Desse modo, a sentença de primeiro grau se encontra bem fundamentada quanto à análise de todo o conjunto probatório e não existem elementos nos autos que possam infirmar o quanto ali consignado.
Pelo exposto, NÃO CONHEÇO do recurso de apelação, nos termos do art. 932, III, do CPC e NEGO PROVIMENTO à remessa necessária.
É como voto.
Desembargador Federal URBANO LEAL BERQUÓ NETO
Relator

PROCESSO: 1000157-20.2021.4.01.3309 PROCESSO REFERÊNCIA: 1000157-20.2021.4.01.3309
CLASSE: APELAÇÃO CÍVEL (198)
POLO ATIVO: INSTITUTO NACIONAL DO SEGURO SOCIAL - INSS
POLO PASSIVO:MARIA DE LOURDES CARDOSO
REPRESENTANTES POLO PASSIVO: LARISSA XAVIER VIEIRA - BA58083-A e GESSICA TEIXEIRA DA ROCHA - BA58148-A
E M E N T A
PREVIDENCIÁRIO E PROCESSUAL CIVIL. MANDADO DE SEGURANÇA. REMESSA NECESSÁRIA E APELAÇÃO. RAZÕES DISSOCIADAS DOS FUNDAMENTOS DA SENTENÇA. AFRONTA AO PRINCÍPIO DA DIALETICIDADE. NÃO CONHECIMENTO DO APELO. SUSPENSÃO DE BENEFÍCIO. COMUNICADO DE EXIGÊNCIA. DIFICULDADES PARA OBTENÇÃO DE DOCUMENTO DURANTE PANDEMIA. MANUTENÇÃO DA PENSÃO POR MORTE ATÉ COMPLETA ATUALIZAÇÃO CADASTRAL. PRINCÍPIO DA RAZOABILIDADE. SENTENÇA MANTIDA. REMESSA NÃO PROVIDA.

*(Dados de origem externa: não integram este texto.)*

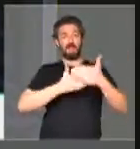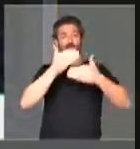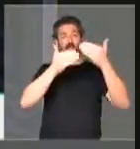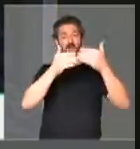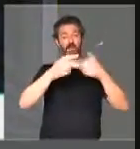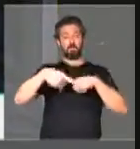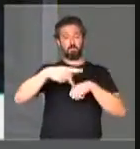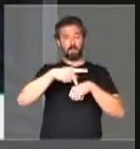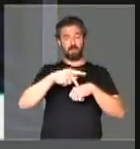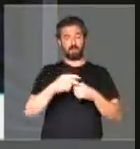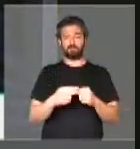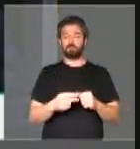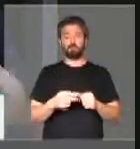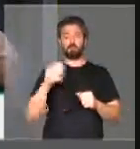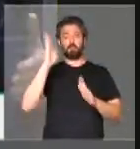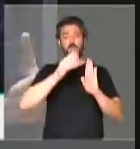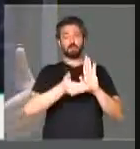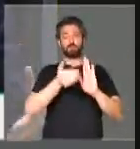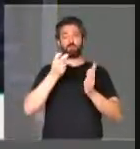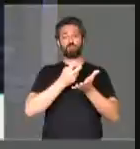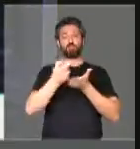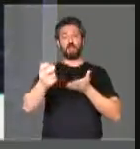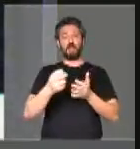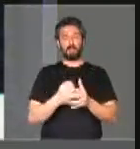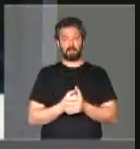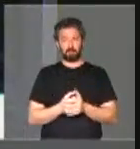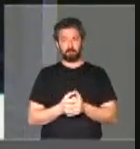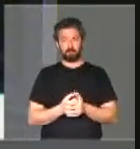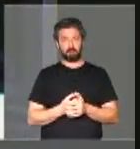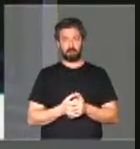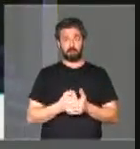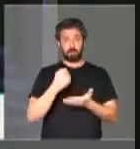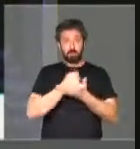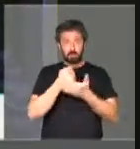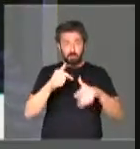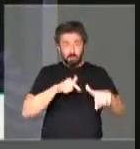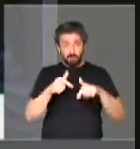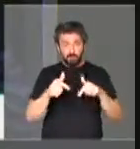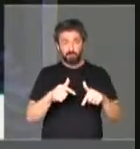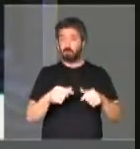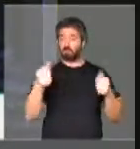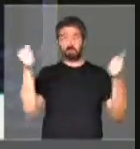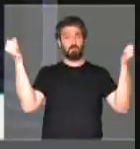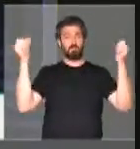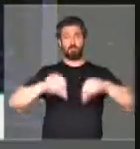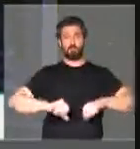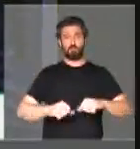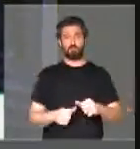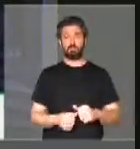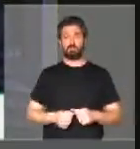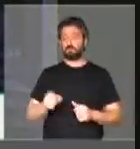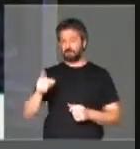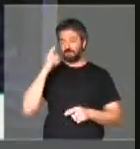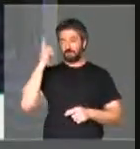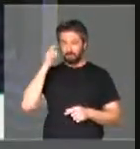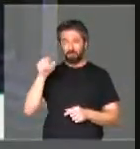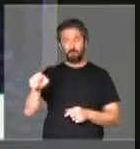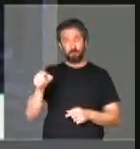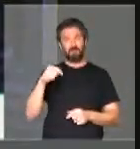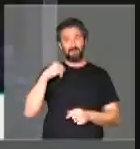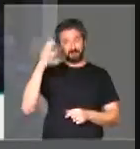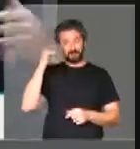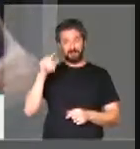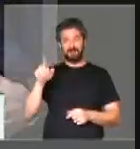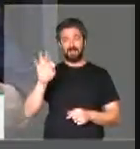externo direto. Isso é uma tragédia para a geração de empregos, deputado Ted Contes. Tema que tem preocupado a V.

1. Insurge-se o apelante contra sentença determinou à autoridade coatora que se abstenha de suspender o benefício de pensão por morte da impetrante, mantendo-o até que seja possível completar a atualização cadastral exigida pela autarquia previdenciária.
2. O apelo está em total dissonância com o teor do julgado, já que o INSS alega a impossibilidade de imposição de prazo para avaliação de requerimento administrativo de concessão de benefício previdenciário pela autarquia.
3. A apelação devolverá ao egrégio Tribunal o conhecimento da matéria impugnada, nos termos do art. 1.013 do Código de Processo Civil. No entanto, não deve ser conhecida se suas razões estão dissociadas do conteúdo da sentença recorrida.
4. No caso dos autos, há clara violação ao princípio da dialeticidade, segundo o qual cabe ao recorrente impugnar as razões lançadas na decisão atacada, buscando demonstrar a existência de error in procedendo ou in judicando.
5. No tocante à remessa necessária, embora caiba à autarquia previdenciária verificar a regularidade da manutenção de benefício, conforme art. 69 da Lei 8.213/1991, viola o princípio da razoabilidade a imposição da exigência em tempo exíguo, durante a pandemia da COVID-19, ainda mais em se tratando de beneficiária idosa, que teria que diligenciar em diversos órgãos públicos para obtenção de segunda via de documentos de pessoa já falecida, apresentados à época do deferimento do benefício, em 1980, de modo que deve ser o benefício mantido até que seja possível viabilizar a documentação, quando da retomada das atividades presenciais.
6. Apelação do INSS não conhecida. Remessa necessária não provida.
A C Ó R D Ã O
Decide a Nona Turma do Tribunal Regional Federal da Primeira Região, por unanimidade, NÃO CONHECER da apelação do INSS e NEGAR PROVIMENTO à remessa necessária, nos termos do voto do Relator.